Since we got our ID.3 in December, we thought about changing to market-priced exchange electricity, but since our deal was fixed until February 2023 we couldn’t. Turned out to be blessing in disguise, since prices are now through the roof, we pay no monthly payment and fixed 4,28c/kWh from electricity and another 4,07c/kWh for transfer (which you can’t have a tender on in Finland), so with taxes we pay 11,14 c/kWh. We shop for the best prices every 2 years when contracts end. All 100% CO₂ free.
i don’t believe your audience of EV enthusiasts always
places saving money as the top priority. when i lived in an apartment, even before
i owned the Bolt or Model 3, i chose an electricity plan that was 100% renewable.
cost was secondary. now that i live in a house and drive electric, i have rooftop solar that covers
my power needs during sunny months.
Just got offered TOU, Time-Of-Use, residential electric pricing.
By scheduling my Bolt to charge overnight up to 6AM I will pay 0,096USD/KWh versus 0,132USD/KWh a 27% savings (did I use the commas instead of periods correctly?) (why do Americans say zee?)
I drive my 2019 Bolt 20.000 miles/year at a great rate of 4,5 miles/KWh (max 45MPH low hills) using 4.444KWh/year
TOU “Super-Off-Peak 12AM-6AM” saving 27% over regular rates: 160USD savings per year (586 – 426) on charging my Bolt alone.
We changed tariffs when we got our EVs, we moved to the Octopus Go which gives you very cheap electricity over night i.e. 5p per KWh, 13p during the day and a daily fixed charge of 25p, I didnt want the risk of a variable tariff I’m too small C conservative.

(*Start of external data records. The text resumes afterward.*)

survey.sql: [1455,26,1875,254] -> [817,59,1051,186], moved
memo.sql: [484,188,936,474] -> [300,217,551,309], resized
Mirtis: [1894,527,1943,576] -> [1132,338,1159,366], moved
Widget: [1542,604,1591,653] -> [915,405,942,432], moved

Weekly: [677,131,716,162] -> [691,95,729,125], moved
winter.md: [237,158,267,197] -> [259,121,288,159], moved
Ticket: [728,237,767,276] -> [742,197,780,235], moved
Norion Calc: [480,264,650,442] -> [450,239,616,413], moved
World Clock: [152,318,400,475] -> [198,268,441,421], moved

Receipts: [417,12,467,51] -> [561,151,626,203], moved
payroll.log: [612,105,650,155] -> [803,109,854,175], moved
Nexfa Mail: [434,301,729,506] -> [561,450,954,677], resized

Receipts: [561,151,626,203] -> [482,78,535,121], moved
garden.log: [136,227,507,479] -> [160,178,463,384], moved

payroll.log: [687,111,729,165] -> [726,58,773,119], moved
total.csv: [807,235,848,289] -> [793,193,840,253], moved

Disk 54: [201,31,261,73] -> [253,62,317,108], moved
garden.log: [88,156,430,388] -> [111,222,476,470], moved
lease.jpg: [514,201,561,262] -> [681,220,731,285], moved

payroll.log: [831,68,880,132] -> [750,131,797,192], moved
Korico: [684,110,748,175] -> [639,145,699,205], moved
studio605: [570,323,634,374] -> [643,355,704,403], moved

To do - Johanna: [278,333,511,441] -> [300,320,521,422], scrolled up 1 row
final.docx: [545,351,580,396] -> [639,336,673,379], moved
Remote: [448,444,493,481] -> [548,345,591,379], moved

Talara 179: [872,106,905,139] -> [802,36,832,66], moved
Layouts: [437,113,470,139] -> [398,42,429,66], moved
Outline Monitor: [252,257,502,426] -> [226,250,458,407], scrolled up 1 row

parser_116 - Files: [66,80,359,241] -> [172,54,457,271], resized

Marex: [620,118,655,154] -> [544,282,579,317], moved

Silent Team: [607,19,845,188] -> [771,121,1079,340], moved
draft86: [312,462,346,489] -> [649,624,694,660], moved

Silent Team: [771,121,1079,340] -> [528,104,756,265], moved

This was inconvenient as the time window was 12:30-4:30, fine for charging cars but we found we were putting on dishwashers, hot tub and washing machine on late and it wasnt perfect, we then got a Tesla Powerwall and found it helped.
We then got on the “Go Faster” tariff which had a longer period of lower cost, (5 hours) but at a slightly higher cost at 5.5p. With the battery and charging cars overnight I’ve found I can shift 95% of my consumption to the night. We are on average paying about 7p per Kw/h blended price.
We also have Solar with a FiT payment so the new tariffs that pay you for your solar generation aren’t applicable but if I was starting from scratch Id definitely get a battery and as much solar as I could fit on the roof. A bit annoying we havent got V2G V2H out of the experimental stage. A small home battery or V2G would mean you use all your own Solar.
SCOTT VAN NIEKERK
I’m excited. I’m in the waiting room for a Tesla model Y ordered at the beginning of October expecting delivery in March 2022. I called my electric company and asked them to switch out the basic meter for day/night charging dual rate. It’s a little more expensive during the day and 50% less expensive at night! It’s a no brainer right?! 💚 like Fruits and vegetables in A capsule 😂
No I just have to decide which charging option I’m going to go with, the NEMA 14-50 or the tesla wall connector 🤔
I live in southwest Georgia USA. We have relatively cheap electricity in our area. (10 cents per KWH). So a special EV rate is unnecessary. However, immediately upon buying my 1st EV, I installed a 7.8 KW solar array. I now charge both my 2012 Leaf and 2019 Bolt only on sunny days. Free, is the ultimate electric rate.